» Input material
--- START ---

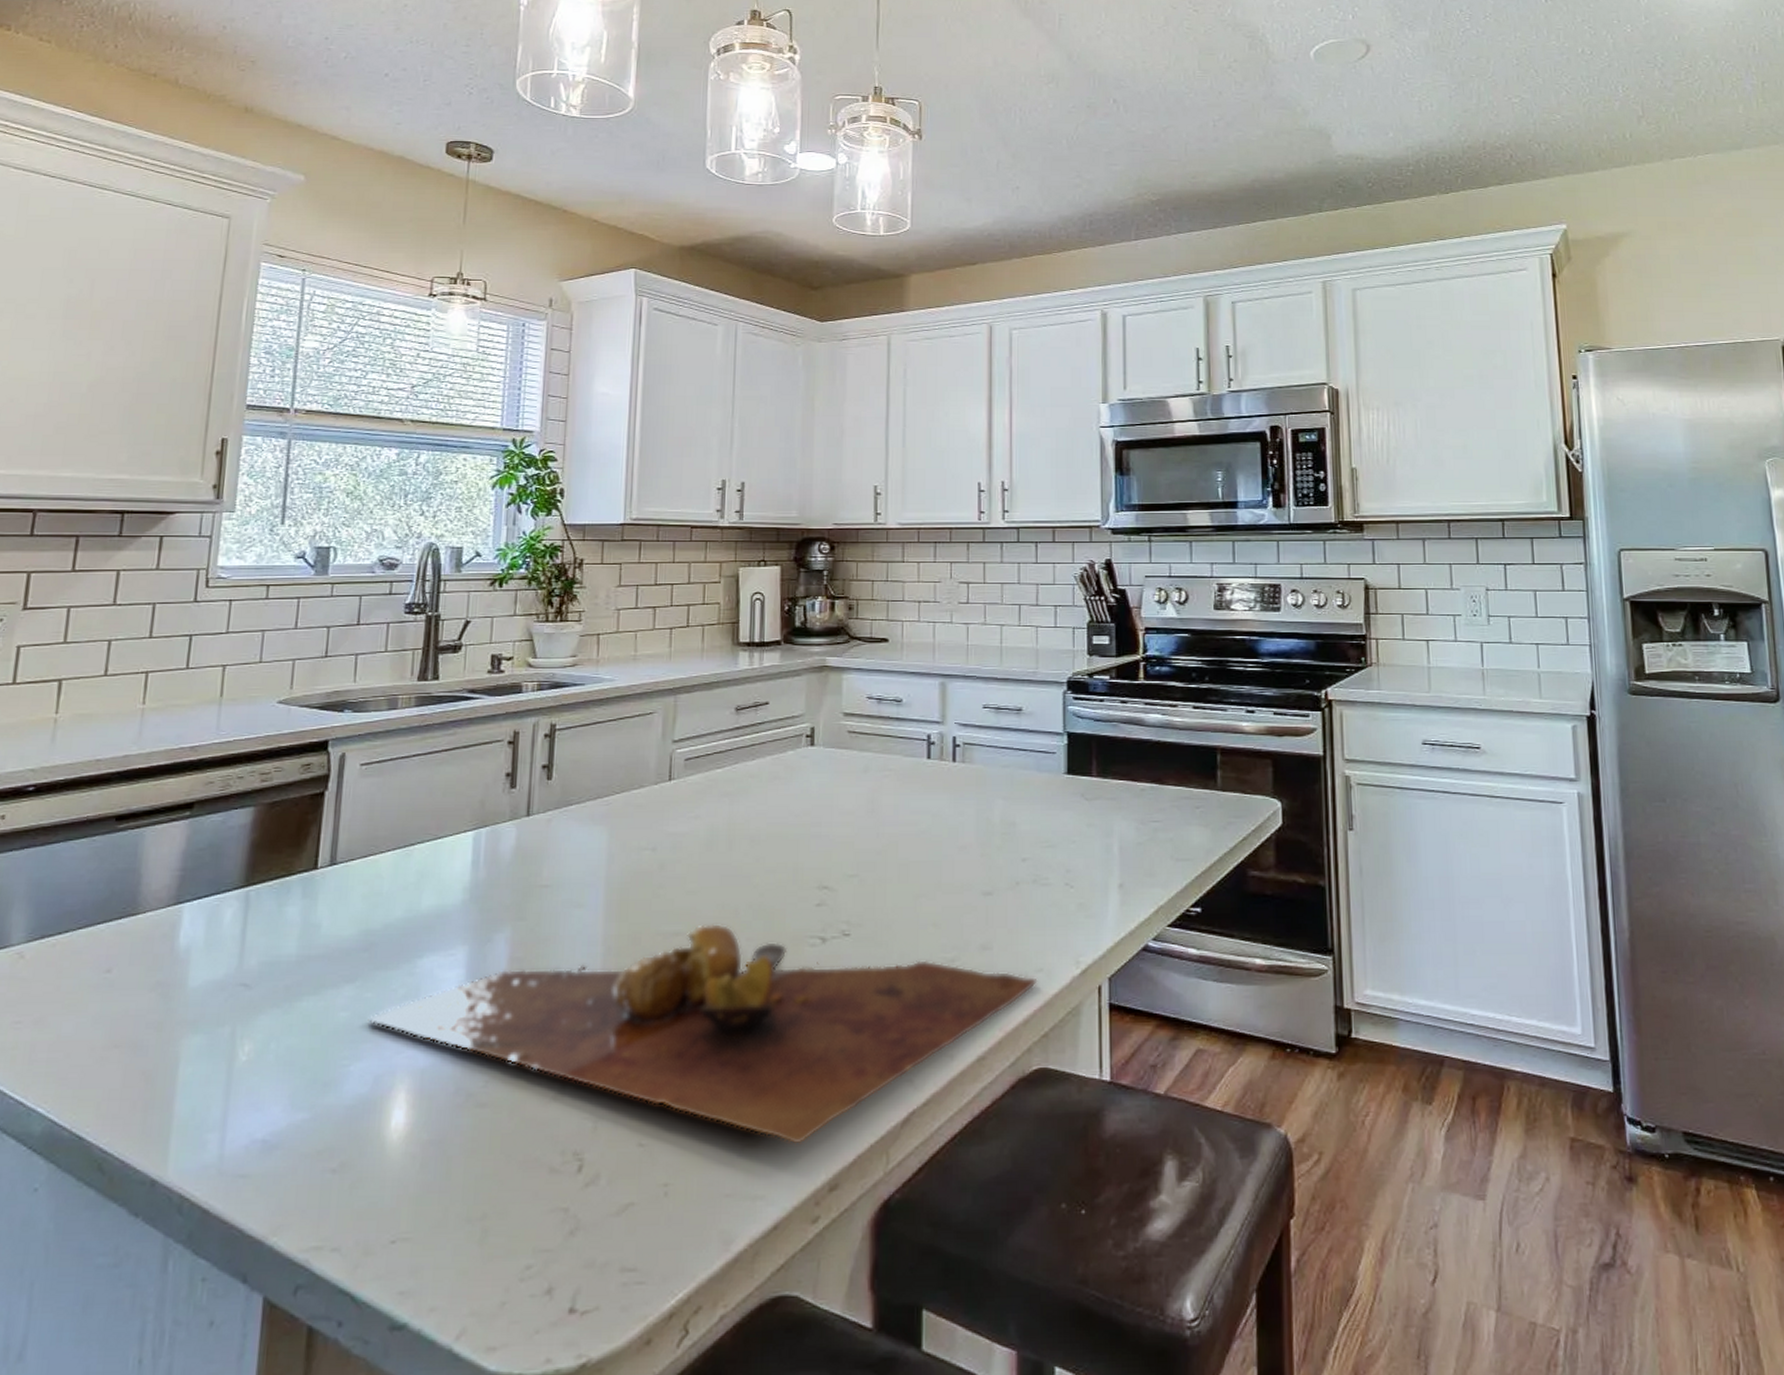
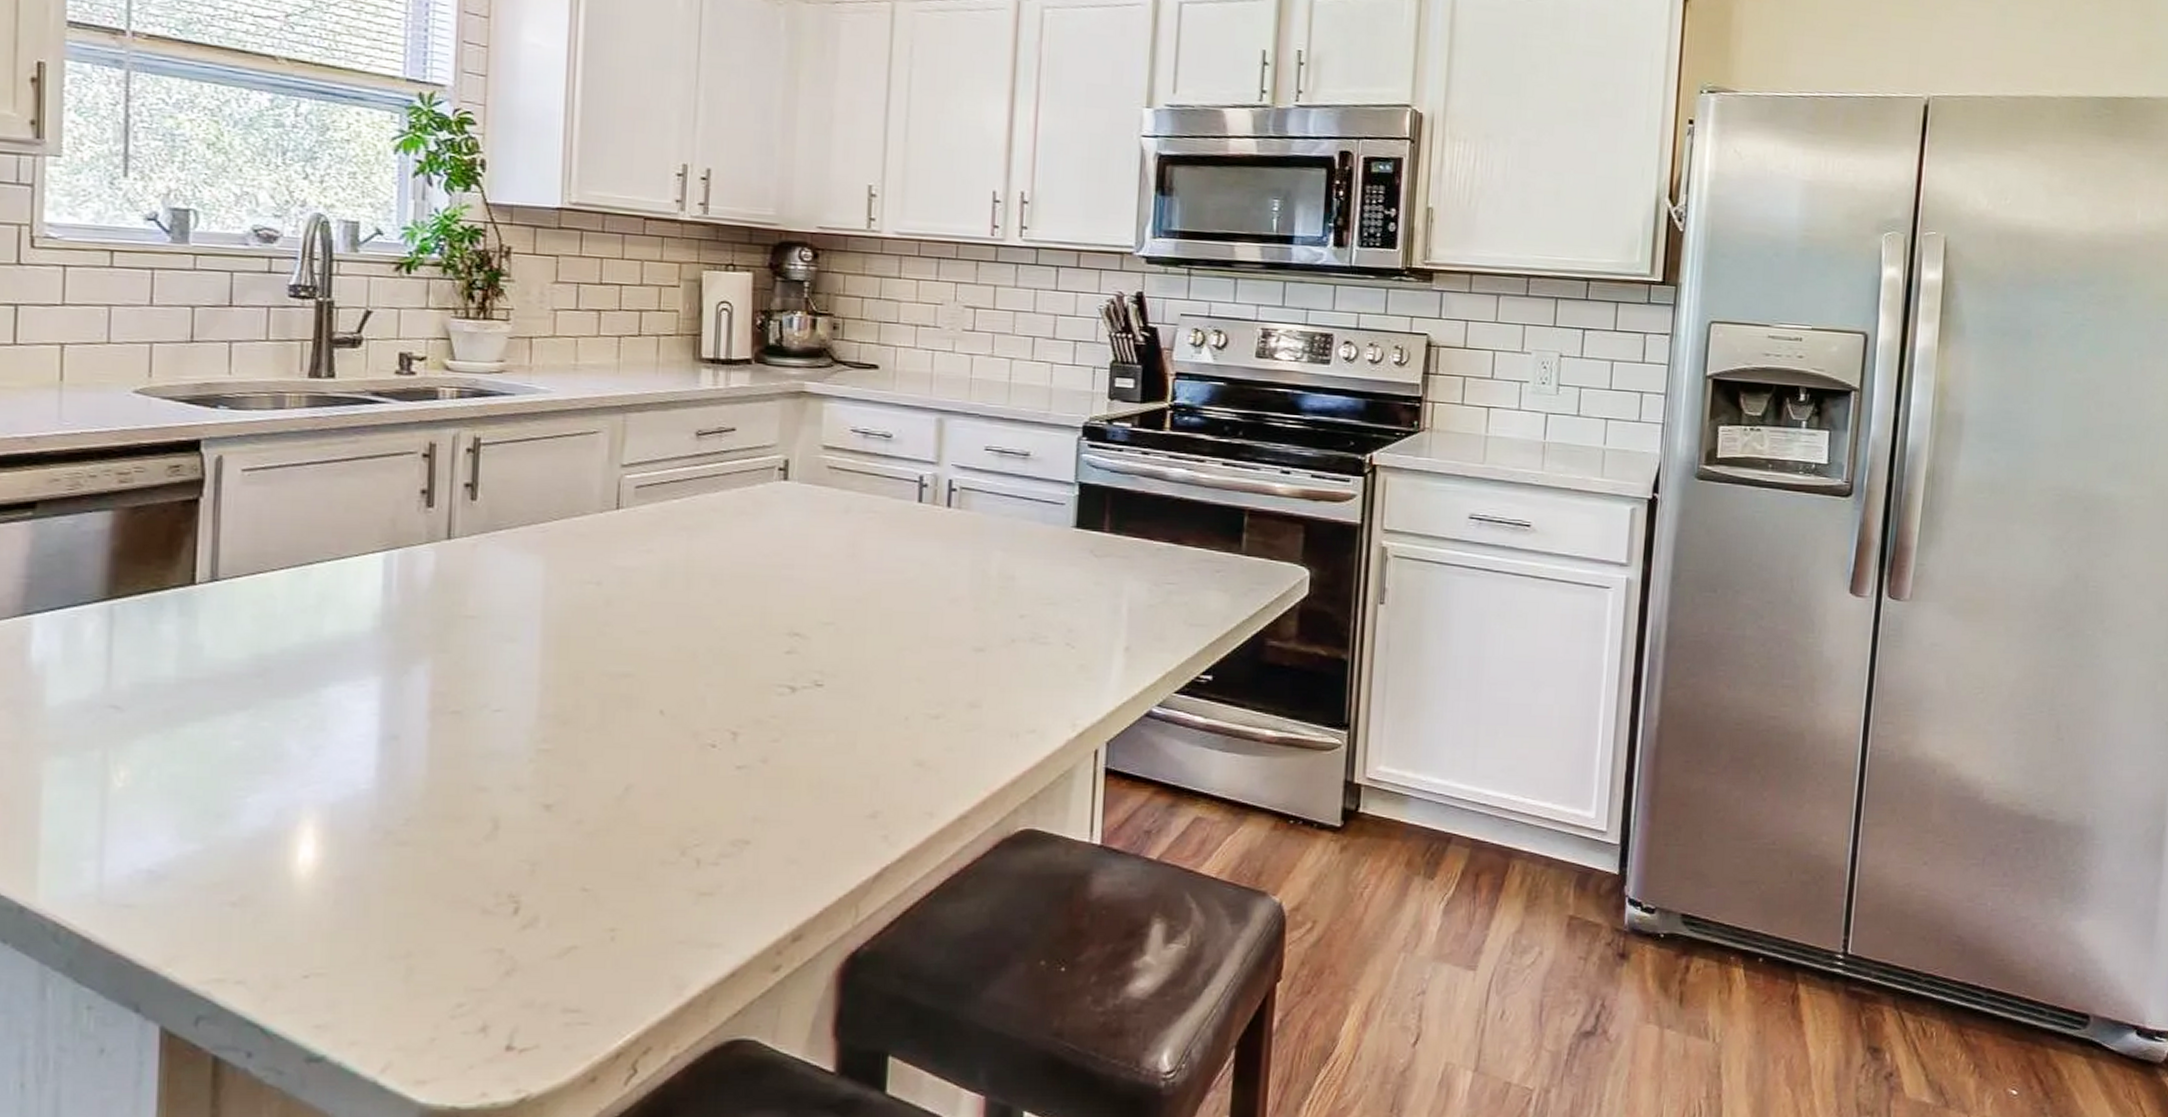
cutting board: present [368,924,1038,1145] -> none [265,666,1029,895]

--- END ---
--- START ---

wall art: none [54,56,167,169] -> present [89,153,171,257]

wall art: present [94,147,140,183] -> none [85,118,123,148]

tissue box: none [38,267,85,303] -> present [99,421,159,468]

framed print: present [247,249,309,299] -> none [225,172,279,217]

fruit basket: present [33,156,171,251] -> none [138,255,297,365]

--- END ---

» Work request
Find the word "wall" in the listing above, then copy each line where it turns up.

» Written response
wall art: none [54,56,167,169] -> present [89,153,171,257]
wall art: present [94,147,140,183] -> none [85,118,123,148]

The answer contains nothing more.